[[ THE DATA open ]]

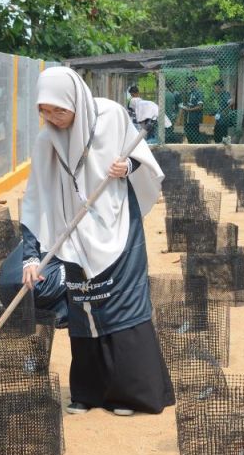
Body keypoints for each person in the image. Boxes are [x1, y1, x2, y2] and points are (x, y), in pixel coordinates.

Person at [21, 67, 175, 416]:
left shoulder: (111, 115)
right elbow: (34, 197)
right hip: (75, 233)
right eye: (44, 111)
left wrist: (127, 168)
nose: (53, 118)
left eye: (59, 110)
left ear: (76, 100)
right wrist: (31, 256)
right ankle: (88, 393)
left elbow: (140, 157)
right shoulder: (47, 139)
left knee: (122, 305)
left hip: (119, 224)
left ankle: (131, 394)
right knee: (84, 306)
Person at [180, 75, 205, 144]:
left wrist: (189, 110)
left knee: (195, 138)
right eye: (189, 82)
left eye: (192, 82)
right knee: (189, 136)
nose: (190, 84)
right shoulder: (189, 92)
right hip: (188, 119)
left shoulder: (199, 93)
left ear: (196, 83)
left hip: (194, 119)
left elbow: (200, 106)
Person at [212, 78, 235, 144]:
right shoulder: (220, 95)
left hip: (223, 121)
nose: (215, 89)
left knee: (220, 140)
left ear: (219, 87)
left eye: (215, 87)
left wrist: (223, 112)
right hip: (219, 121)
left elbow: (231, 102)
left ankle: (222, 151)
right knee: (217, 138)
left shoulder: (225, 94)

[[ THE DATA closed ]]

* **TASK DIRECTIONS**
The lines to write out run from the one with "left knee: (122, 305)" through the end of the records. Give them exactly, and only them.

* **WRITTEN SOLUTION**
left knee: (122, 305)
left hip: (119, 224)
left ankle: (131, 394)
right knee: (84, 306)
Person at [180, 75, 205, 144]:
left wrist: (189, 110)
left knee: (195, 138)
right eye: (189, 82)
left eye: (192, 82)
right knee: (189, 136)
nose: (190, 84)
right shoulder: (189, 92)
right hip: (188, 119)
left shoulder: (199, 93)
left ear: (196, 83)
left hip: (194, 119)
left elbow: (200, 106)
Person at [212, 78, 235, 144]:
right shoulder: (220, 95)
left hip: (223, 121)
nose: (215, 89)
left knee: (220, 140)
left ear: (219, 87)
left eye: (215, 87)
left wrist: (223, 112)
right hip: (219, 121)
left elbow: (231, 102)
left ankle: (222, 151)
right knee: (217, 138)
left shoulder: (225, 94)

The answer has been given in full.